Colin McCahon, As there is a constant flow of light we are born into the pure land, 1965, enamel on hardboard, 598 x 1800mm. Collection of Christchurch Art Gallery Te Puna o Waiwhetu. Courtesy McCahon Research and Publication Trust.  


John Coley, Lone Pedestrian, 1974, oil on canvas. Collection of Christchurch Art Gallery Te Puna o Waiwhetū

John Coley

Aritst and former Director Robert McDougall Art Gallery, 1980-1996

I first met Colin McCahon in Auckland in 1958 through Hamish Keith who, on graduation, had been appointed a junior curator at the Auckland City Art Gallery. McCahon was also a gallery staff member. Hamish introduced his flatmates to McCahon. At this time, we joined the growing number of enthusiasts for McCahon and his art. 
Occasionally I met the painter and a few of his gallery colleagues at a pub on High Street for after work drinking sessions. The conversation was relaxed, good natured and not necessarily fine art focused; though art issues, personalities, and promising new talents were discussed between everyday observations.
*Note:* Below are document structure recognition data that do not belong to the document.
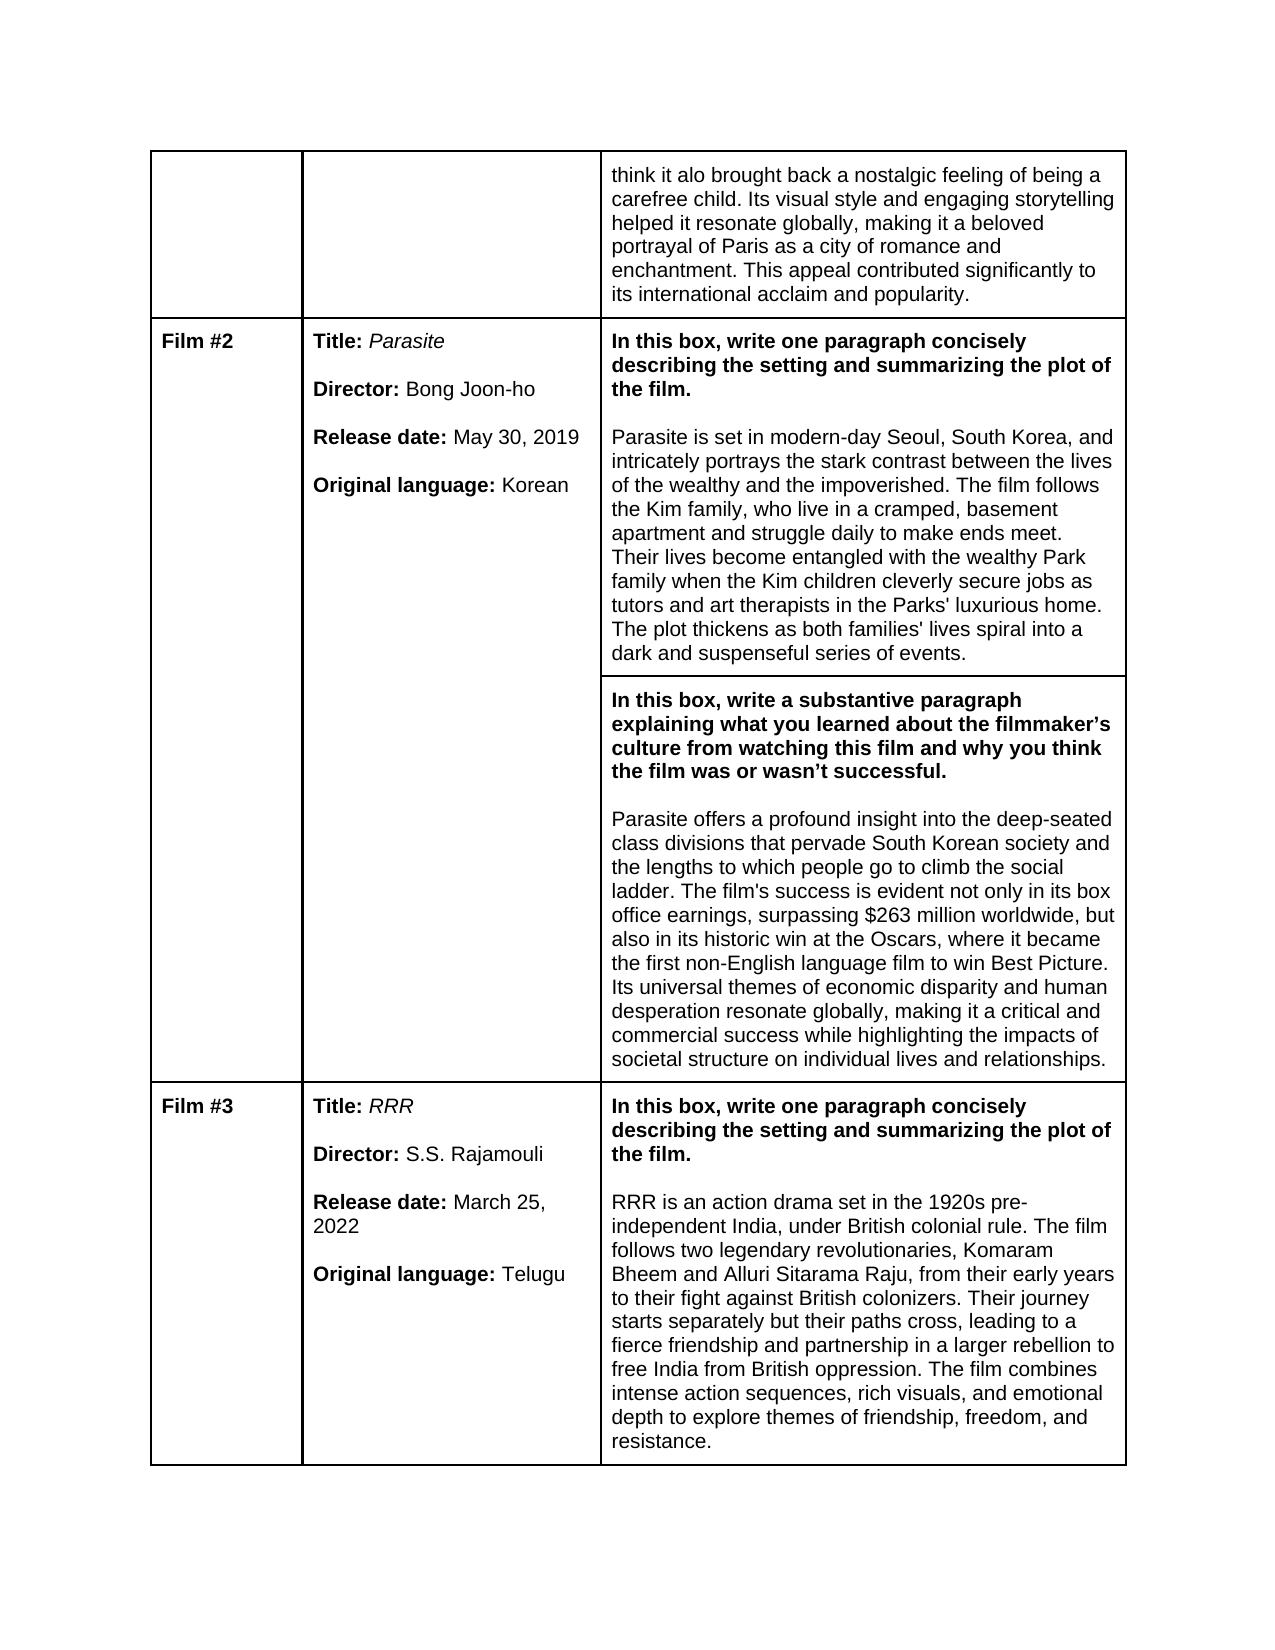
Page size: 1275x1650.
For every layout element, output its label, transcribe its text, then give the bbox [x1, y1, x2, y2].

table_cell Film #2 [152, 319, 301, 1081]
table_cell In this box, write one paragraph concisely describing the setting and summarizing the plot of the film. RRR is an action drama set in the 1920s pre-independent India, under British colonial rule. The film follows two legendary revolutionaries, Komaram Bheem and Alluri Sitarama Raju, from their early years to their fight against British colonizers. Their journey starts separately but their paths cross, leading to a fierce friendship and partnership in a larger rebellion to free India from British oppression. The film combines intense action sequences, rich visuals, and emotional depth to explore themes of friendship, freedom, and resistance. [602, 1083, 1125, 1463]
table_cell In this box, write a substantive paragraph explaining what you learned about the filmmaker’s culture from watching this film and why you think the film was or wasn’t successful. Parasite offers a profound insight into the deep-seated class divisions that pervade South Korean society and the lengths to which people go to climb the social ladder. The film's success is evident not only in its box office earnings, surpassing $263 million worldwide, but also in its historic win at the Oscars, where it became the first non-English language film to win Best Picture. Its universal themes of economic disparity and human desperation resonate globally, making it a critical and commercial success while highlighting the impacts of societal structure on individual lives and relationships. [602, 677, 1125, 1081]
table_cell In this box, write one paragraph concisely describing the setting and summarizing the plot of the film. Parasite is set in modern-day Seoul, South Korea, and intricately portrays the stark contrast between the lives of the wealthy and the impoverished. The film follows the Kim family, who live in a cramped, basement apartment and struggle daily to make ends meet. Their lives become entangled with the wealthy Park family when the Kim children cleverly secure jobs as tutors and art therapists in the Parks' luxurious home. The plot thickens as both families' lives spiral into a dark and suspenseful series of events. [602, 319, 1125, 675]
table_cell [304, 1083, 600, 1463]
table_cell Film #3 [152, 1083, 301, 1463]
table_cell Title: Parasite Director: Bong Joon-ho Release date: May 30, 2019 Original language: Korean [304, 319, 600, 1081]
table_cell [602, 152, 1125, 317]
McCahon was an agreeable companion who nevertheless could quickly grow earnest and forcibly argue for art which had an intrinsic New Zealand character. Later, while in Auckland in the early sixties, he invited me to the house at Arch Hill where I met his wife Anne and admired paintings by each of them - crowding the wood lined  walls  of their kitchen - living room. Over the years I would meet Colin again; teaching alongside him at summer schools and at Group Show openings in Christchurch.  
Twenty-four years later in 1982, in my second year as Director of the Robert McDougall Art Gallery, I received a portfolio of images from Webb’s Auction House offering an opportunity for first purchase to major city galleries. Included was McCahon’s superb 1965 painting, As there is a constant flow of light we are born into the pure land. The gallery’s curator Neil Roberts and I agreed that although the price was a substantial slice of our acquisitions budget, the work was stunning and would enhance our slim holdings of McCahons. 
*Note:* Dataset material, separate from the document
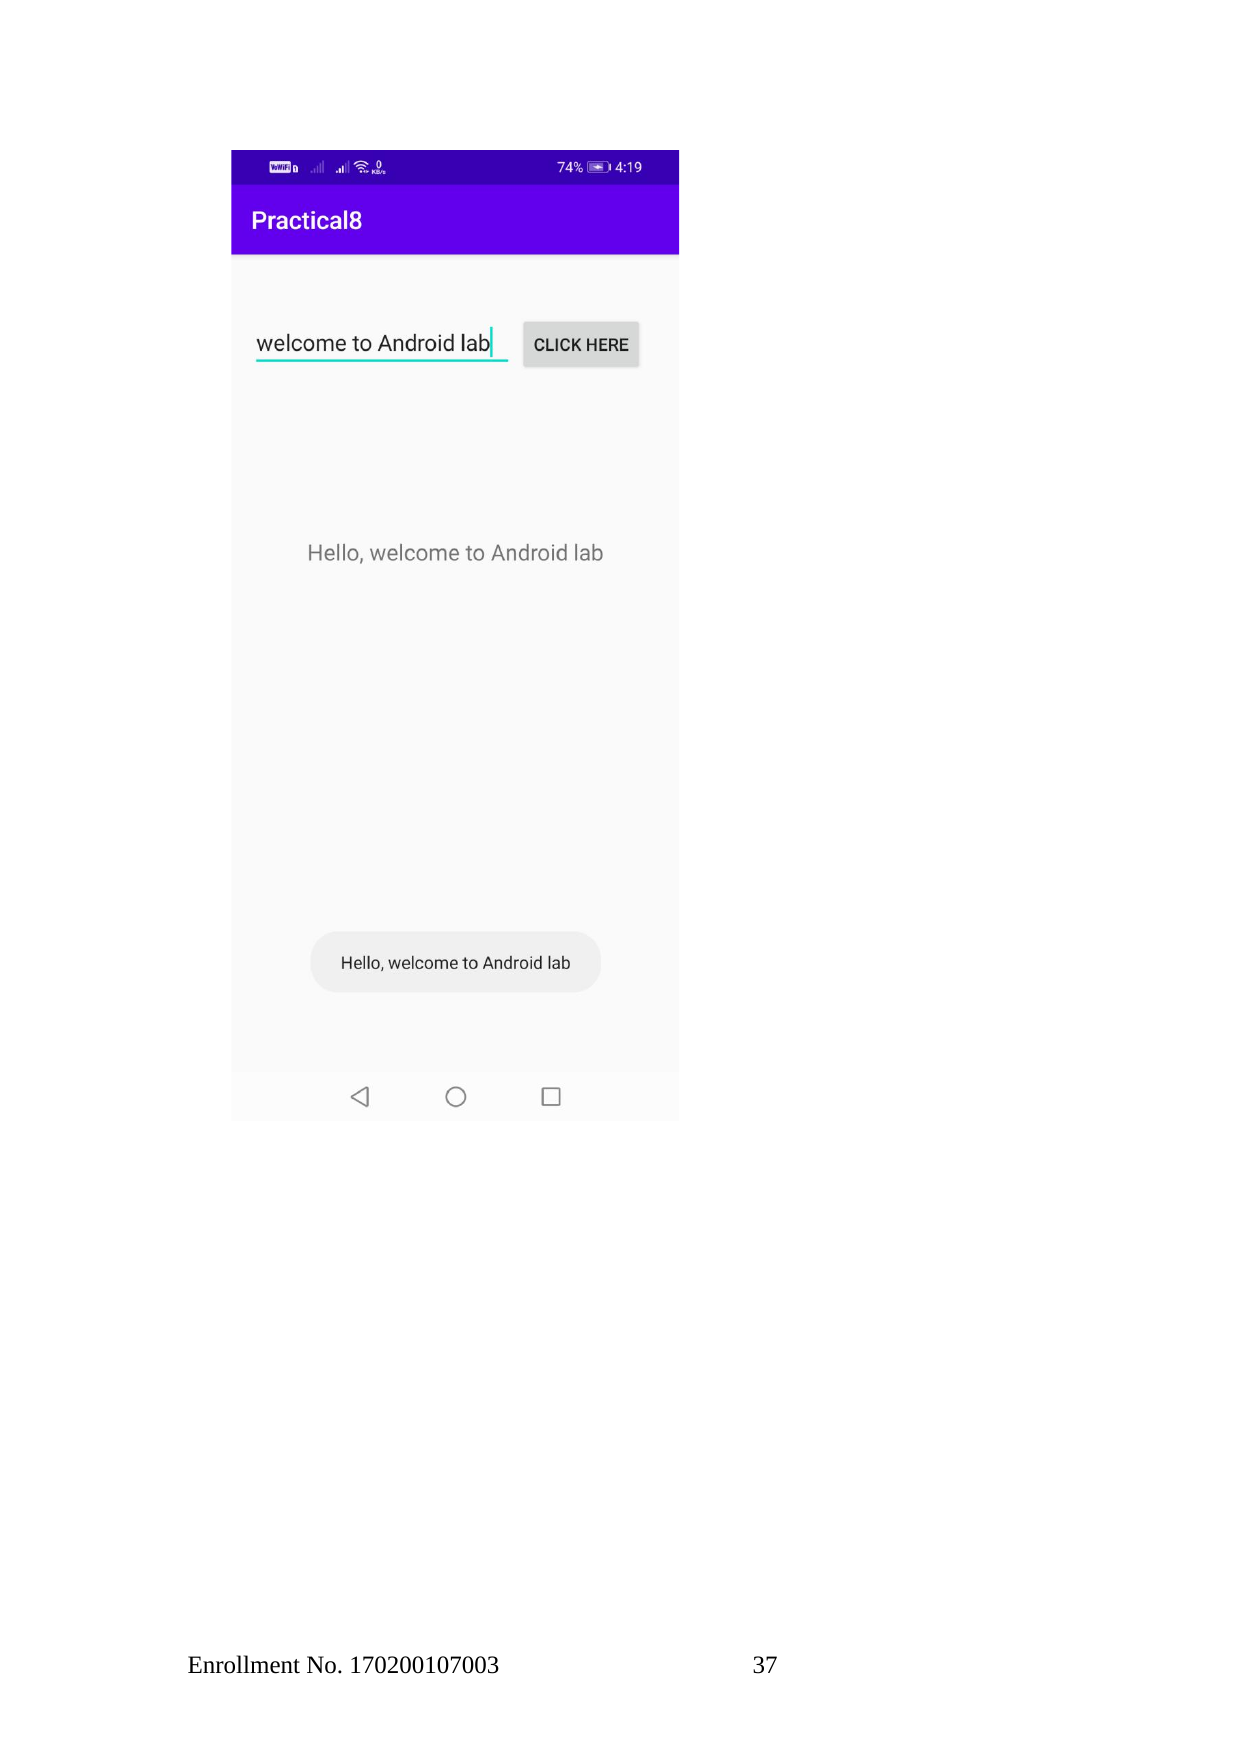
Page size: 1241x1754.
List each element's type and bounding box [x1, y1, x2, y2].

picture [231, 150, 680, 1121]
The painting, in a wide landscape format, shows a sky of extraordinary radiance over a dark plain on which is painted in the artist’s characteristic cursive hand the phrase “As there is a constant flow of light we are born into the pure land.” The work exerts a magnetic fix on the viewer’s eyes and state of mind, generating a serene connection to the land and its light. The line of poetry that names it is both a prayer and an injunction to love and to protect the character of our unique country. Could such a painting be made in any other place by any other artist? The particular colour and luminosity of the sky over the dark landscape is quite incredible. I have maintained that the painting’s glow would light the deepest darkest cave without the aid of lamps. 

Purchased in 1982 for $10,000, there was major negative public reaction when the cost was disclosed by Canterbury’s daily paper, The Press. Radio talkback, letters to the editor, complaints from ratepayers to the City Council, and abusive telephone calls raged for a month or more before dying away. The early 1980s was a time of rapid inflation. Wages and salaries increased quickly; investors were buying works of art by significant artists, pieces which would appear at the next auction and make a swift profit. Peter Webb visited the McDougall ten months after our controversial purchase. Sighting the work in the gallery, he exclaimed, “that painting today is worth $80,000!” Proof of his valuation was borne out of the dramatic increase in the value of other McCahon’s put to the market. 
One thing I took from McCahon’s beliefs was that New Zealand artists should see the mental and visual landscape of their country not through the frames of reference passed to us by British schools of painting but with eyes, minds and skills grown in a unique, much cherished homeland. McCahon was the closest thing I had encountered to a holy prophet.  
McCahon’s influence upon my own manner of painting was negligible, but it was of the greatest importance in forming my personal beliefs and values in my career as a teacher and art administrator, and my commitment to my practice as an artist. I was one of many McCahon admirers who championed his art against its detractors. I early realised the futility of imitation and found my owns less intense, less demanding  imager. His art was like no other artist’s: directly expressive of a true spirituality, charged with a singular perception of the New Zealand visual experience.